- Hadat Location in Lebanon
- Coordinates: 33°50′06″N 35°32′10″E﻿ / ﻿33.835°N 35.536°E
- Country: Lebanon
- Governorate: Mount Lebanon
- District: Baabda

Area
- • Total: 1,563 ha (3,860 acres)

= Hadath, Mount Lebanon =

Hadath (الحدت) is a municipality in the Baabda District of the Mount Lebanon Governorate in Lebanon. It borders the southern periphery of the Lebanese capital Beirut and is considered part of its metropolitan area. Originally a village it was founded by the Jamous (lit: Buffalo) family. There is also a Jamous St in Beirut, named after the same family.

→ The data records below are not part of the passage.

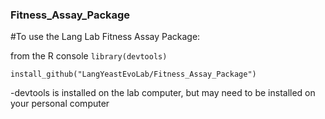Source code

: ### Fitness_Assay_Package

#To use the Lang Lab Fitness Assay Package: 

from the R console 
`library(devtools)`  

`install_github("LangYeastEvoLab/Fitness_Assay_Package")`

-devtools is installed on the lab computer, but may need to be installed on your personal computer
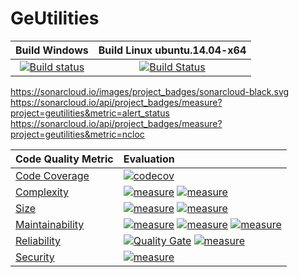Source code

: # GeUtilities

| Build Windows | Build Linux ubuntu.14.04-x64 | 
| :-----------: | :--------------------------: | 
| [![Build status](https://ci.appveyor.com/api/projects/status/4pyyaxw3bx87yyd9?svg=true)](https://ci.appveyor.com/project/VJalili/geutilities) | [![Build Status](https://travis-ci.org/Genometric/GeUtilities.svg?branch=travis.yml)](https://travis-ci.org/Genometric/GeUtilities) |

https://sonarcloud.io/images/project_badges/sonarcloud-black.svg
https://sonarcloud.io/api/project_badges/measure?project=geutilities&metric=alert_status https://sonarcloud.io/api/project_badges/measure?project=geutilities&metric=ncloc

| Code Quality Metric     | Evaluation |
| :---------------------- | :--------- | 
| [Code Coverage](https://en.wikipedia.org/wiki/Code_coverage)   | [![codecov](https://codecov.io/gh/Genometric/GeUtilities/branch/master/graph/badge.svg)](https://codecov.io/gh/Genometric/GeUtilities) |
| [Complexity](https://docs.sonarqube.org/display/SONAR/Metric+Definitions#MetricDefinitions-Complexity) | [![measure](https://sonarcloud.io/api/badges/measure?key=geutilities&metric=complexity)](https://sonarcloud.io/dashboard/index/geutilities) [![measure](https://sonarcloud.io/api/badges/measure?key=geutilities&metric=cognitive_complexity)](https://sonarcloud.io/dashboard/index/geutilities) |
| [Size](https://docs.sonarqube.org/display/SONAR/Metric+Definitions) | [![measure](https://sonarcloud.io/api/badges/measure?key=geutilities&metric=ncloc)](https://sonarcloud.io/dashboard/index/geutilities) [![measure](https://sonarcloud.io/api/badges/measure?key=geutilities&metric=comment_lines_density)](https://sonarcloud.io/dashboard/index/geutilities) |
| [Maintainability](https://docs.sonarqube.org/display/SONAR/Metric+Definitions#MetricDefinitions-Maintainability) | [![measure](https://sonarcloud.io/api/badges/measure?key=geutilities&metric=code_smells)](https://sonarcloud.io/dashboard/index/geutilities) [![measure](https://sonarcloud.io/api/badges/measure?key=geutilities&metric=new_maintainability_rating)](https://sonarcloud.io/dashboard/index/geutilities) [![measure](https://sonarcloud.io/api/badges/measure?key=geutilities&metric=sqale_rating)](https://sonarcloud.io/dashboard/index/geutilities)   |
| [Reliability](https://docs.sonarqube.org/display/SONAR/Metric+Definitions#MetricDefinitions-Reliability)     | [![Quality Gate](https://sonarcloud.io/api/badges/measure?key=geutilities&metric=reliability_rating)](https://sonarcloud.io/dashboard/index/geutilities) [![measure](https://sonarcloud.io/api/badges/measure?key=geutilities&metric=bugs)](https://sonarcloud.io/dashboard/index/geutilities) |
| [Security](https://docs.sonarqube.org/display/SONAR/Metric+Definitions#MetricDefinitions-Security)        | [![measure](https://sonarcloud.io/api/badges/measure?key=geutilities&metric=new_security_rating)](https://sonarcloud.io/dashboard/index/geutilities) |
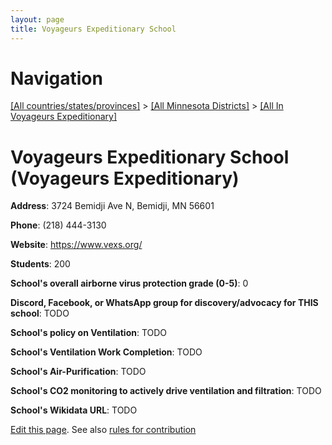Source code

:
 ```yaml
---
layout: page
title: Voyageurs Expeditionary School
---
```

# Navigation

[[All countries/states/provinces]](../../..) > [[All Minnesota Districts]](../..) > [[All In Voyageurs Expeditionary]](..)

# Voyageurs Expeditionary School (Voyageurs Expeditionary)

**Address**: 3724 Bemidji Ave N, Bemidji, MN 56601

**Phone**: (218) 444-3130

**Website**: <https://www.vexs.org/>

**Students**: 200

**School's overall airborne virus protection grade (0-5)**: 0

**Discord, Facebook, or WhatsApp group for discovery/advocacy for THIS school**: TODO

**School's policy on Ventilation**: TODO

**School's Ventilation Work Completion**: TODO

**School's Air-Purification**: TODO

**School's CO2 monitoring to actively drive ventilation and filtration**: TODO

**School's Wikidata URL**: TODO


[Edit this page](https://github.com/ventilate-schools/MN/edit/main/./Voyageurs_Expeditionary/Voyageurs_Expeditionary_School.md). See also [rules for contribution](../../../contribution-rules/)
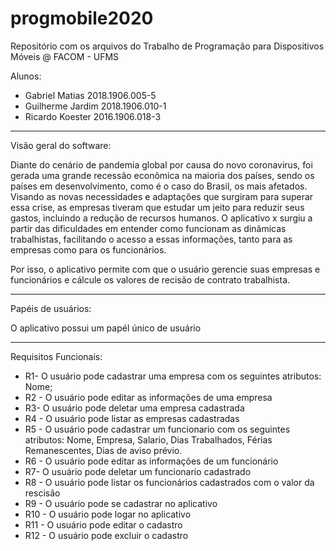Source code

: # progmobile2020
Repositório com os arquivos do Trabalho de Programação para Dispositivos Móveis @ FACOM - UFMS


Alunos: 
* Gabriel Matias		2018.1906.005-5
* Guilherme Jardim	2018.1906.010-1
* Ricardo Koester		2016.1906.018-3



---------------------------------------------------------------------------------------------------------------------------------------


Visão geral do software: 

Diante do cenário de pandemia global por causa do novo coronavirus, foi gerada uma grande recessão econômica na maioria dos países, sendo os países em desenvolvimento, como é o caso do Brasil, os mais afetados. 
Visando as novas necessidades e adaptações que surgiram para superar essa crise, as empresas tiveram que estudar um jeito para reduzir seus gastos, incluindo a redução de recursos humanos. O aplicativo x surgiu a partir das dificuldades em entender como funcionam as dinâmicas trabalhistas, facilitando o acesso a essas informações, tanto para as empresas como para os funcionários. 

Por isso, o aplicativo permite com que o usuário gerencie suas empresas e funcionários e cálcule os valores de recisão de contrato trabalhista.



---------------------------------------------------------------------------------------------------------------------------------------




Papéis de usuários: 

O aplicativo possui um papél único de usuário 



---------------------------------------------------------------------------------------------------------------------------------------



Requisitos Funcionais: 

* R1- O usuário pode cadastrar uma empresa com os seguintes atributos: Nome;
* R2 - O usuário pode editar as informações de uma empresa
* R3- O usuário pode deletar uma empresa cadastrada
* R4 - O usuário pode listar as empresas cadastradas 
* R5 - O usuário pode cadastrar um funcionario com os seguintes atributos: Nome, Empresa, Salario, Dias Trabalhados, Férias Remanescentes, Dias de aviso prévio.
* R6 - O usuário pode editar as informações de um funcionário
* R7- O usuário pode deletar um funcionario cadastrado
* R8 - O usuário pode listar os funcionários cadastrados com o valor da rescisão
* R9 - O usuário pode se cadastrar no aplicativo
* R10 - O usuário pode logar no aplicativo
* R11 - O usuário pode editar o cadastro
* R12 - O usuário pode excluir o cadastro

The place includes a Heavy Neolithic archaeological site approximately 7 km south southeast of Beirut, on the old road to Sidon. It was discovered and a collection made by Auguste Bergy from a spur near a ravine south of the last houses in the village. Heavy Neolithic material of the Qaraoun culture was found of an atypical variety with large, rough flakes including picks, choppers and cores. Some examples showed evidence of burin impacts and twisted forms. The area is now built up.

==Demographics==
In 2014, Christians made up 90.63% and Muslims made up 8.61% of registered voters in Hadath. 59.85% of the voters were Maronite Catholics, 13.06% were Greek Orthodox and 10.60% were Greek Catholics.